Şimdi gelelim Liz Garbus tarafından yönetilen ve Prens Harry ve eşi Sussex Düşesi Meghan’ın yapım şirketiyle birlikte hazırlanan dizinin aldığı eleştirilere. The Sun’dan The Guardian’a birçok gazetede yerden yere vuruldu. Geçmişte de çifti eleştiren Piers Morgan, The Sun’daki sert eleştirisinde şöyle yazdı: “Şu anda dünyanın en büyük kurbanları kimler? Putin’in işgalci barbarları tarafından bombalanan, vurulan ve tecavüze uğrayanların Ukrayna’nın fakir insanları olduğunu düşünebilirsiniz. Ya da yaygın ölümlere ve uzun süreli hastalıklara neden olmaya devam eden Covid salgını nedeniyle hayatları mahvolanlar. Ya da dünyayı kasıp kavuran yıkıcı bir yaşam maliyeti krizinde sakat bırakan mali zorluklarla mücadele eden milyonlar. Ama hayır. Dünyanın en büyük kurbanları aslında Meghan Markle ve Prens Harry, inanılmaz derecede zengin, inanılmaz derecede ayrıcalıklı, korkunç derecede narsist bir çift. Bana inanmıyorsanız, onlara sorun!”

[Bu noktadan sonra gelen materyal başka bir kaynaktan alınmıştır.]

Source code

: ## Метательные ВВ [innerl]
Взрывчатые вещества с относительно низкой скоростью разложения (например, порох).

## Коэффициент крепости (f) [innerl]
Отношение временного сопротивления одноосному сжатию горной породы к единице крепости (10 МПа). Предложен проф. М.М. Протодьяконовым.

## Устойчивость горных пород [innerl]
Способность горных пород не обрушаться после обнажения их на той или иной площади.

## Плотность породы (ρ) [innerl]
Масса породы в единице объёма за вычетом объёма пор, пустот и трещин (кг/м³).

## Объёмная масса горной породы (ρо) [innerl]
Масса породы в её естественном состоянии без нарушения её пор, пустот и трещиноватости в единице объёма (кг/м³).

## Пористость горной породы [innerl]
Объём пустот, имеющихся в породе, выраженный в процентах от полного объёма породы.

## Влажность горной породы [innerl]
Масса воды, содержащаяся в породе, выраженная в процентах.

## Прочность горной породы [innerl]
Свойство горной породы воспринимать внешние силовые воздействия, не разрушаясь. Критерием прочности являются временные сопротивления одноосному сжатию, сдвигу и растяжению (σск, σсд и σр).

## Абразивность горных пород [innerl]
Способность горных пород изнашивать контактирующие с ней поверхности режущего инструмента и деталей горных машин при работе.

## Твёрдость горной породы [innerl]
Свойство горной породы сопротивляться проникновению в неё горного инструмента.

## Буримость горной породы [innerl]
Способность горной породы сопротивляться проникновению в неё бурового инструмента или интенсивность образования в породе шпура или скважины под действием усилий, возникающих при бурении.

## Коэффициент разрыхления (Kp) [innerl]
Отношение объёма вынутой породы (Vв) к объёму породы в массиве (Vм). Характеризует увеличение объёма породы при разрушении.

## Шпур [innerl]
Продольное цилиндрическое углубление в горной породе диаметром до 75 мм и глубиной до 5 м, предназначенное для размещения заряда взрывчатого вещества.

Guardian’da Lucy Mangan, “O kadar mide bulandırıcıydı ki neredeyse kahvaltımı çıkarıyordum” diye başladı yazısına. Dizide tatlı anlar olduğunu da ekledi. Independent gazetesi ise “Çift saf mı yoksa samimiyetsiz mi?” diye sorguladı. “Aşık olduğunuza inanıyoruz, bu kadar bağırmanıza gerek yok” dedi. Financial Times yazarı Henry Mance de diziyi hayalkırıklığı olarak gördüğünü yazdı. “Neyse ki, platformun 1,25x hızında izleme seçeneği var” diye ekledi.

Sonuç, pembe dizi ya da reality TV sevenler için izlenebilir, ama izlenmese de hiçbir şey kaybedilmeyecek gereksiz bir içerik. Peki ama Harry ve Meghan’ın bunu yapmasına gerek var mıydı? Özellikle de özel hayatlarını medyadan korumak için mücadele edeceklerini her fırsatta dile getirirken.